Du liest auch die Bibel? Schön zu hören, dass ich da nicht ganz alleine auf weiter Flur bin.
Und Ok, Du hast Recht. Gott hat die Bibel nicht geschrieben. Aber ich gehe davon aus, dass er sie diktiert hat!

redlama


----------



## Ultraflip (18. Oktober 2004)

Ich bin auch Douglas Adams und Tolkien Anhänger ... Ansonsten: King Arthur und Fachlit.


----------



## MrBombast (18. Oktober 2004)

1. Illuminati
2. Sakrileg
3.Herr der Ringe
4.Der kleine Hobbit


----------



## funnytommy (23. Oktober 2004)

1. Engel und Joe von Kai Hermann
2. Triologie Herr der Ringe
3. Das Tagebuch der Ellen Rinbauer von Joyce Reardon
4. Im Strudel der Abenteuer von Enid Blyton
5. Der kleine Hobbit


----------



## Java/CppProgrammer (23. Oktober 2004)

1.Der Wüstenplanet
2. Der Herr des Wüstenplaneten
3. Die Kinder des Wüstenplaneten 
4. Der Gottkaiser des Wüstenplaneten
5. Die Ketzer des Wüstenplaneten 
(6. Die Ordensburg des Wüstenplaneten)


----------



## möp (26. Oktober 2004)

Ich hab so ein inneres gefühl, das hier einer ein Faible für Dune hat. Fragt mich aber bitte nich wie ich darauf komme ;-)


----------



## vault-tec (18. November 2004)

Also....





*William Shakespeare*: Macbeth (in Englisch und in Deutsch(übers. v. Friedrich Schiller))
*J.R.R. Tolkien*: Silmarillion (in Englisch)
*J.R.R. Tolkien*: Lord of the Rings (in Englisch)
*Franz Kafka*: Die Verwandlung
*Jeff Prosise*: Entwicklerbuch Microsoft .NET
Soviel mal dazu; natürlich lese ich auch andere Bücher (ja, sogar die Bibel dann und wann), aber obige Bücher sind mit Abstand meine Favoriten.
    Vor allem Shakespeare im alt-englischen Original liest sich einfach göttlich.

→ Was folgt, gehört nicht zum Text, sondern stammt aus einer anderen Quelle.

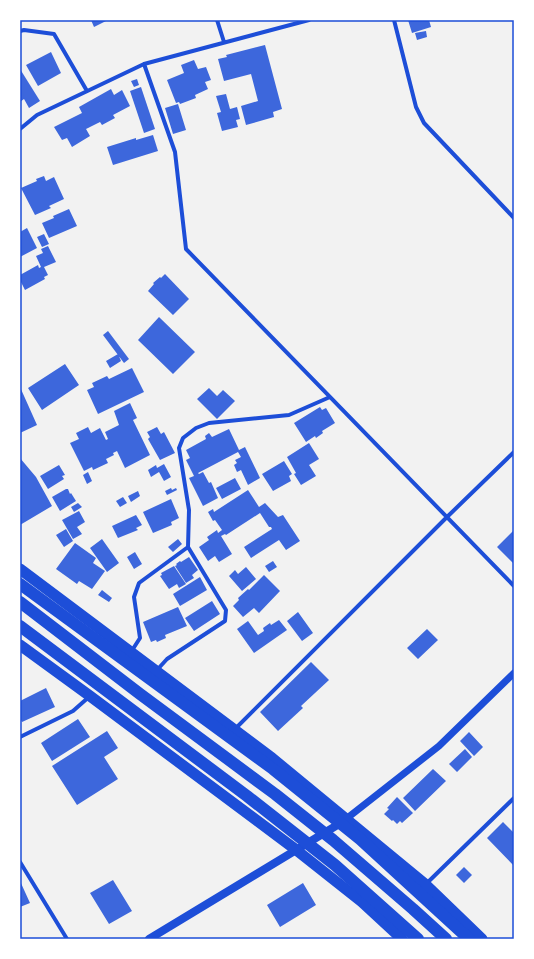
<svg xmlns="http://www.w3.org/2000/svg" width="534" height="959" font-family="'Exo 2',sans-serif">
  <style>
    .building { fill: #3d67dc }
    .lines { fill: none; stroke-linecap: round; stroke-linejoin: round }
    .minor { stroke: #1d4ed8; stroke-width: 4 }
    .tertiary { stroke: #1d4ed8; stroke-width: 7 }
    .secondary { stroke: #1d4ed8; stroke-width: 8 }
    .trunk { stroke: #1d4ed8; stroke-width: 11 }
    .motorway { stroke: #1d4ed8; stroke-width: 12 }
    .neatline { fill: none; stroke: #1d4ed8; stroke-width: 1.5 }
  </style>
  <rect width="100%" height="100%" fill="#f2f2f2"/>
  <path class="building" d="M91 20H108L94 27Z
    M408 20H429L431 27 412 33Z
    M426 31 427 37 417 40 415 33Z
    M265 45 282 109 273 112 274 117 246 125 241 106 258 101 251 74 224 81 218 59 227 57 226 55Z
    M51 52 61 73 38 86 26 65Z
    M194 60 198 69 206 67 211 80 205 82 208 89 195 95 196 98 180 104 179 102 176 103 167 80 184 73 181 65Z
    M20 69 40 101 29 108 24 99 20 102Z
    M137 79 139 85 134 87 131 81Z
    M141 87 155 129 144 133 130 91Z
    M111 89 114 95 122 90 130 106 113 115 115 118 102 125 100 122 86 129 90 136 72 147 67 138 62 140 54 127 82 113 79 107Z
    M226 94 230 109 237 107 240 119 236 120 238 127 222 131 217 113 221 112 216 96Z
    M178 104 186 130 173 134 165 108Z
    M153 135 158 151 113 165 107 147 136 138V140Z
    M44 176 46 181 54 177 64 199 49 206 51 208 35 215 21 188 37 181 36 179Z
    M69 209 77 226 49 238 42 223 54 218 53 216Z
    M27 228 37 248 20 257V232Z
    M44 234 49 244 42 247 37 237Z
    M48 246 56 262 44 267 48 275 44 277 45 279 25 290 20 280V275L38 265 39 268 41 267 36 256 43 253 41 249Z
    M165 274 189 299 173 315 148 291 154 284 153 283 160 277 161 278Z
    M159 317 195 352 173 374 138 340Z
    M108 331 129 359 124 363 103 335Z
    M118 354 121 361 110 368 106 361Z
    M65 364 79 385 42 410 28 388Z
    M132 368 144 392 98 414 87 390 94 387 92 383 107 376 109 379Z
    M20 387 37 425 20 433Z
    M209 388 217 396 223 390 235 401 217 419 197 399Z
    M130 403 137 418 133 420 150 455 125 468 117 451 113 453 114 455 106 459 108 463 93 470 92 467 84 471 70 443 79 439 76 433 88 427 91 433 100 428 106 440 108 439 105 432 119 425 114 411Z
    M320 407 322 410 326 408 335 423 322 431 323 433 316 438 315 436 306 442 294 423Z
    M157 427 161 434 164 432 175 453 160 460 148 439 150 437 147 432Z
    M229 429 239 450 245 447 260 478 248 485 241 470 237 472 234 465 237 463 235 460 241 457 238 452 198 473 199 474 203 472 209 483 211 482 218 498 203 506 189 478 194 476 186 460 190 458 186 450 206 439 205 436 209 433 212 437Z
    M309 443 319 459 309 465 316 476 301 485 294 474 296 473 287 457Z
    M20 458 36 477 52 506 20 525Z
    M284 461 292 474 289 476 291 481 273 491 262 474Z
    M164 464 171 477 164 481 159 472 151 477 148 470 156 465 157 468Z
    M59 465 65 475 62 476 64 479 48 489 40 476Z
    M88 472 92 481 87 484 83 475Z
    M235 478 241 489 222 499 216 488Z
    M171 488 172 490 176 488 177 490 167 495 165 491Z
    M66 489H68L70 494 71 493 76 501 60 511 52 497Z
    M248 490 259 507 265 503 278 517 283 515 300 541 286 550 279 540 251 558 244 547 272 529 271 527H269L260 513 226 535 225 534 221 536 232 554 219 562 215 556 208 561 199 547 209 540 207 537 217 530 218 533 222 530 215 520 213 521 208 512 213 509 214 512Z
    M138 491 140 496 131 502 128 496Z
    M123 497 127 503 120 507 116 501Z
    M171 499 179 518 171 522 172 525 153 533 143 512Z
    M78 503 82 507 74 512 71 507Z
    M79 511 85 522 77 527 82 534 73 539 62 520Z
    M136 515 142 525 136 528 138 530 118 538 112 526Z
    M66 529 73 541 64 547 56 535Z
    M514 530V564L497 547Z
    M102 539 119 563 107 572 90 548Z
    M178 539 182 544 173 552 168 547Z
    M75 543 96 558 93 563 105 571 92 589 79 581 77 584 56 569Z
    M135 552 142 564 134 569 127 557Z
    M189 557 198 570 192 575 194 578 186 583 175 566 177 565 176 564 180 561 181 562Z
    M273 561 277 567 269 572 265 566Z
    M174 566 186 584 179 588 177 584 169 589 160 576 162 575 161 573Z
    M246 567 256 579 242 591 229 576 235 570 238 574Z
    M264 575 280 591 259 613 254 608 243 617 233 606 239 600 238 598 248 589 249 590Z
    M200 577 207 590 180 606 173 594Z
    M102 590 112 598 109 602 98 595Z
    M212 601 220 614 194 631 185 618Z
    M178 607 187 626 165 635 166 638 157 642 156 640 151 642 143 622Z
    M298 612 313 633 302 641 287 621Z
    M279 620 287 630 254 653 237 629 248 621 258 635 264 631 263 628 270 623 271 625Z
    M427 629 438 640 418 659 407 648Z
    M311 662 329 680 301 706 303 708 278 731 260 712Z
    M46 688 55 707 22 722 20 718V701Z
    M78 719 90 737 52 761 41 743Z
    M107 731 118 748 104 757 118 779 77 805 52 766Z
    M469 732 483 747 474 756 460 741Z
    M465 749 472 757 457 772 449 764Z
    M433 769 446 781 415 811 403 798Z
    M397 797 413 813 402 823 400 821 397 824 393 820 392 821 384 814 389 809 387 808Z
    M503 822 514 833V866L487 838Z
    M464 867 472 875 464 883 456 875Z
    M113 880 132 911 109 924 90 893Z
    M20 881 30 903 20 907Z
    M303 883 316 905 280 927 267 905Z"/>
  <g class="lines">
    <path class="minor" d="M217 20 224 42
      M394 20 416 107 424 123 514 218
      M20 31 24 30 54 34 87 91
      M144 64 175 152 186 249 514 586
      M20 129 37 115 144 64 309 20
      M131 652 140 638 134 597 139 583 188 547
      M157 670 167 659 225 621 226 610 188 547 189 510 179 448 183 438 196 428 209 423 289 415 330 397
      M235 729 447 517 514 452
      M20 737 73 711 90 696
      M20 862 67 939
      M426 884 514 798"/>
    <path class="tertiary" d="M346 819 439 746 514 673"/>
    <path class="secondary" d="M149 939 344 821"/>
    <path class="trunk" d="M20 569 272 758 425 884 482 939
      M20 645 90 696 295 849 362 902 402 939"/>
    <path class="motorway" d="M20 584 273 769 360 839 469 939
      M20 602 140 694 275 794 333 840 413 909 446 939
      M20 626 247 796 335 865 418 939"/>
  </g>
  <rect width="534" height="959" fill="none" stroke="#ffffff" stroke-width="42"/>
  <rect x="21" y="21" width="492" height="917" class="neatline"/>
</svg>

    Leseprobe von Macbeth (Akt III, Szene III):


> _A park near the palace.
> _
> 
> _Enter three Murtherers.
> ...


   Hach ja... Altes Englisch hört sich so viel besser an als das moderne Kartoffel-Englisch. ;-]


     Gruß, Niko


----------



## Jens B. (30. November 2004)

Hach ja, Macbeth........ lesen wir grad in der Schule.... auf Englisch und machen eine Aufführung draus und ich bin der tolle Banquo. Ich fands nichts so toll, naja.
Meine TOP5:

1. Illuminati
2. Sakrilleg
3. Herr der Ringe Trilogie
4. Harry Potter auf Englisch (alle 5)
5. Das Museum der gestohlenen Erinnerungen

EDIT: Oh, ich hab meine Top 5 ja schon gepostet  ;-] kann man mal sehen wie vergesslich ich bin und wie schnell sich sowas bei mir ändert....


----------



## echse (2. Dezember 2004)

Meine Top fünf sind:

  1. J. K. Rowling - Harry Potter - Der Stein der Weisen
  2. Eoin Colfer - Artemis Fowl
  3. Ann Granger - Denn umsonst ist nur der Tod
  4. Christian Jacq - Der lange Weg nach Ägypten
  5. Claudia Metz, Klaus Schubert - Abgefahren


----------



## sisela (3. Dezember 2004)

1. Antoine de Saint-Exupery - Der kleine Prinz
2. Paulo Coelho - 11 Minuten
3. Eric-Emmanuel Schmitt - Monsieur Ibrahim und die Blumen des Koran
4. Donna Tarrt - Die geheime Geschichte
und noch was für nach 22.00Uhr und erst ab 18 aber trotzdem sehr amüsant
5. Catherine Millet - Das sexuelle Leben der Catherine M.


----------



## Eminem (3. Dezember 2004)

1.)Ernesto Che Guevara-*Guerillakampf*
2.)Ernie Hearting-*Gernonimo*
3.)Heinrich Böll-*Irisches Tagebuch*
4.)Ernie Hearting-*Sitting Bull* 
5.)Heinrich Böll-*Die verlohrene Ehre der Katharina Blum*


----------



## FreddiePrince (16. Februar 2005)

1. Stephen King - Der dunkle Turm
2. Stephen King - The Stand
3. Stephen King - Todesmarsch
4. Weis/ Hickman - Die Chronik der Drachenlanze
5. Douglas Adams - Per Anhalter durch die Galaxis

Und zu einigen Beiträgen davor: 

1. Nein, Gott hat die Bibel auch nicht diktiert (ích als Atheist habe da vielleicht leicht reden, aber es wird auch von den Theologen wissenschaftlich so vertreten, dass es nur Menschen waren)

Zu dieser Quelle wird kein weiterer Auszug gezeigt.